TRECHO EXTRAÍDO —
Faleceu também na madrugada da última sexta-feira, nesta capital, o Sr. Comediante. Comediante levou milhões de pessoas às gargalhadas durante mais de seis décadas fazendo comédia. No cinema, no teatro, na TV. Comediante criou personagens às centenas. Felizmente, nenhum deles morreu com o passamento do Sr. Comediante.
Faleceu igualmente na madrugada da última sexta-feira, nesta capital, o Sr. Entrevistador. Entrevistador entrevistou mais de vinte mil pessoas. Delas extraiu verdades e mentiras. Lágrimas e sorrisos. Memórias e esperanças. Histórias banais e extraordinárias. Sinceridade e cinismo. Aflição e alívio. Entrevistador entrevistou quem queria e quem não queria. Conhecidos e anônimos. Bandidos, ladrões, políticos, reis, rainhas, príncipes, princesas, atores, atrizes, presidentes, governadores, prefeitos, garis, astronautas, sambistas, vedetes, atletas, músicos, cantores, jornalistas, bombeiros, policiais, operários, empresários, homens, mulheres, crianças, gays, trans, velhos, novos, pretos, brancos, amarelos, indígenas, alienígenas. Entrevistador deixou que todos nos dissessem alguma coisa. Quando não tinham o que dizer, ou não conseguiam, ele mesmo falava. Entrevistador silenciou quando sua voz era mais necessária.
Faleceram da mesma forma na madrugada da última sexta-feira, nesta capital, os Srs. Ator, Diretor, Dramaturgo, Escritor, Jornalista, Cronista, Apresentador, Músico, Radialista, Comentarista Esportivo, Analista Político e Artista Plástico.
De acordo com as autoridades, viviam todos no mesmo endereço e faleceram no mesmo local e horário, enquanto a cidade dormia silenciosa.
Não deu tempo de ninguém mandar um beijo para eles.

DADOS PARA ANÁLISE —
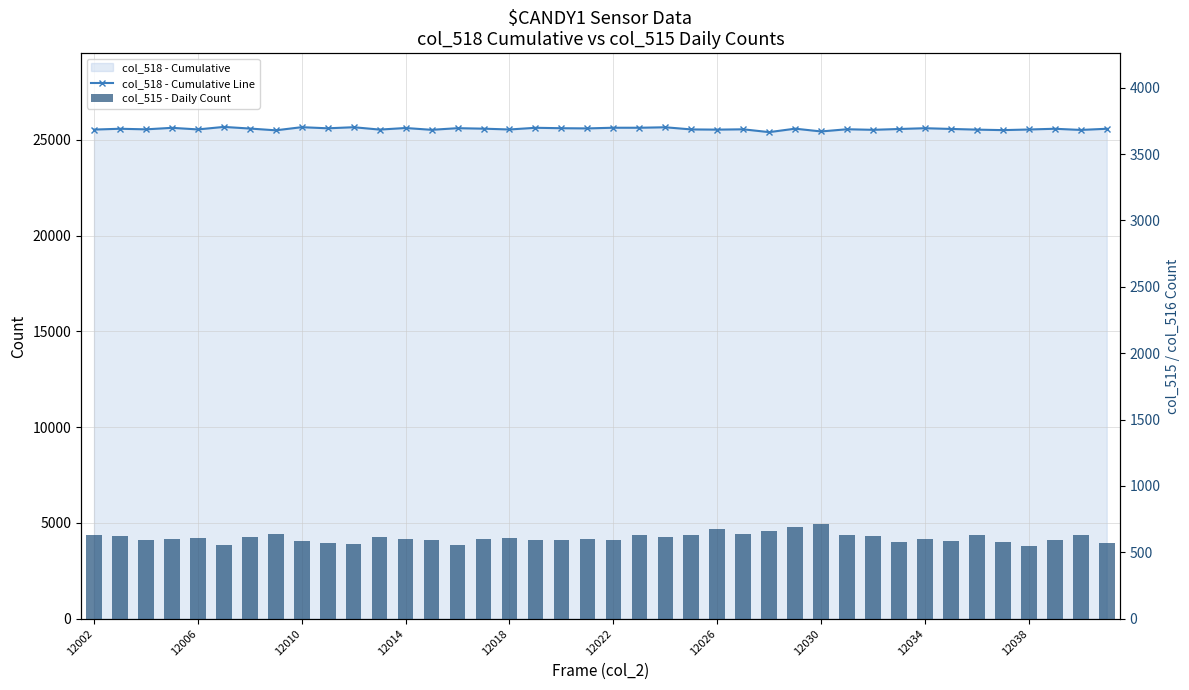

Reading right to left, extract all data points from this chart.

col_518 - Cumulative Line: 25586	25525	25586	25548	25515	25541	25577	25615	25574	25531	25561	25446	25591	25410	25558	25541	25552	25664	25639	25640	25605	25615	25637	25549	25591	25617	25531	25626	25543	25667	25610	25669	25505	25598	25683	25552	25635	25556	25586	25544
col_515 - Daily Count: 572	628	590	548	576	633	584	599	576	621	632	710	694	663	635	677	633	612	630	591	603	595	591	605	604	559	593	599	617	561	569	589	636	613	554	605	602	590	624	629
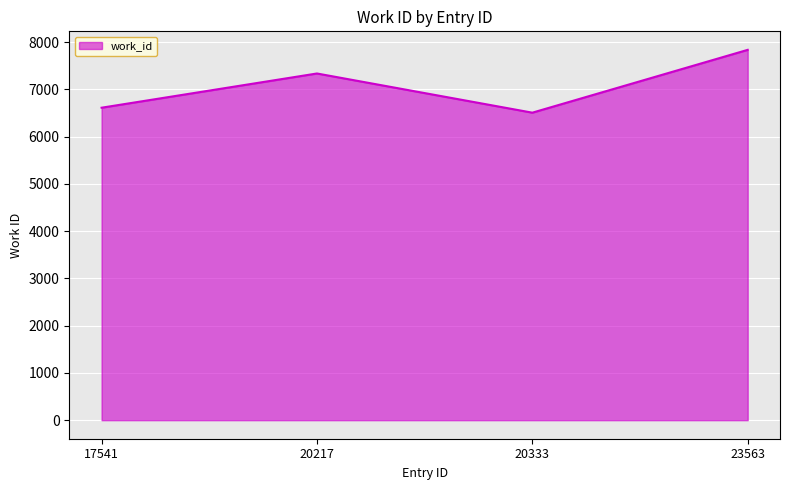

What is the average value?

7072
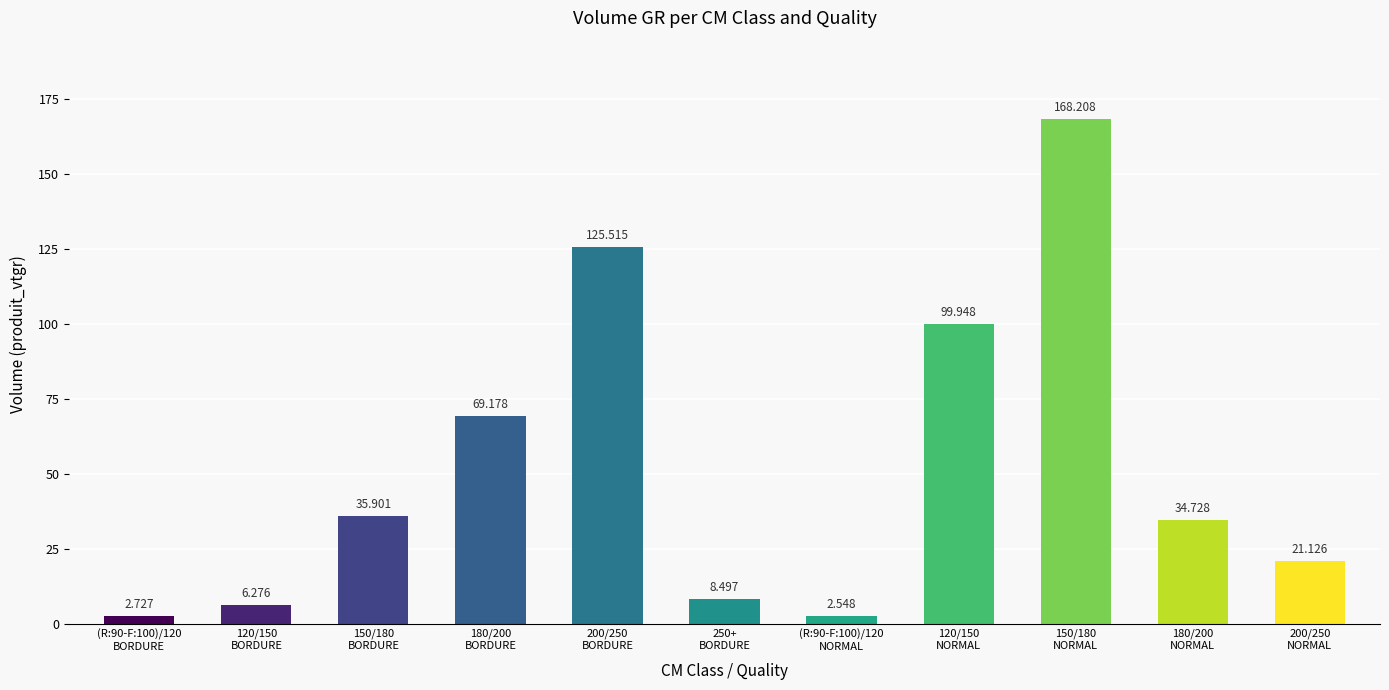

What is the sum of all values?

574.7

INSTRUÇÃO DA TAREFA 1 —
Liste todas as coisas que, segundo o trecho extraído, o Sr. Entrevistador extraiu das pessoas que entrevistou.
INSTRUÇÃO DA TAREFA 2 —
Reproduza a parte do trecho extraído que começa em "Faleceram da mesma" e termina em "cidade dormia silenciosa.".
INSTRUÇÃO DA TAREFA 3 —
Responda com base no trecho extraído:
(a) Por quanto tempo o Sr. Comediante levou milhões de pessoas às gargalhadas?
(b) Quantas pessoas o Sr. Entrevistador entrevistou?
(c) De acordo com as autoridades, onde viviam todos os falecidos?
As entradas acima não são necessárias.

CAMPO DE RESPOSTA 1 —
verdades e mentiras; lágrimas e sorrisos; memórias e esperanças; histórias banais e extraordinárias; sinceridade e cinismo; aflição e alívio

CAMPO DE RESPOSTA 2 —
Faleceram da mesma forma na madrugada da última sexta-feira, nesta capital, os Srs. Ator, Diretor, Dramaturgo, Escritor, Jornalista, Cronista, Apresentador, Músico, Radialista, Comentarista Esportivo, Analista Político e Artista Plástico.
De acordo com as autoridades, viviam todos no mesmo endereço e faleceram no mesmo local e horário, enquanto a cidade dormia silenciosa.

CAMPO DE RESPOSTA 3 —
(a) Durante mais de seis décadas.
(b) Mais de vinte mil pessoas.
(c) No mesmo endereço.